Objective: Myotonic dystrophy type 1 (DM1) is an autosomal dominant neurodevelopmental disorder caused by CTG repeat expansion in the DMPK gene. Although the clinical classification of DM1 is determined by the CTG repeat length in DMPK, conventional sizing relies on Southern blotting, which is a suboptimal method in prenatal and PGD contexts as it requires large amounts of genomic DNA. We here evaluated the utility of nanopore long read sequencing (LRS) for DM1 diagnosis in these contexts. Method: LRS was performed with adaptive sampling or CRISPR/Cas9-mediated enrichment targeting DMPK. The use of whole genome amplified DNA (WGA-DNA) prepared with RepliG was also assessed.
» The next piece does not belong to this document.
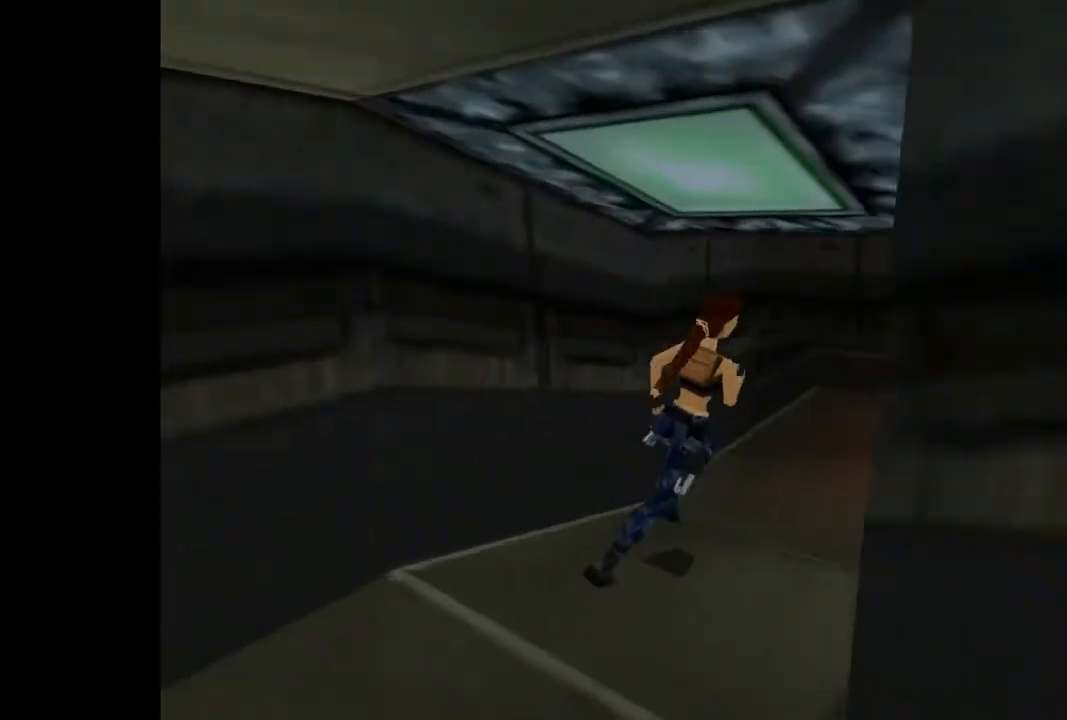
{"buttons": ["DPAD_UP"], "events": [[367, "DPAD_RIGHT", "down"], [467, "DPAD_RIGHT", "up"]]}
Results: Adaptive sampling and Cas9-based LRS enabled detection of both the normal and expanded alleles. Further, LRS with CRISPR/Cas9-mediated enrichment improved efficiency and enabled accurate sizing of expanded CTG repeats exceeding 1000 units. In contrast, the use of whole genome amplified DNA prepared with RepliG did not permit reliable CTG repeat sizing, even when combined with adaptive sampling or CRISPR/Cas9. Conclusion: Nanopore sequencing can potentially replace Southern blotting for prenatal DM1 diagnosis, including repeat sizing. However, further improvement is needed for PGD using WGA-DNA.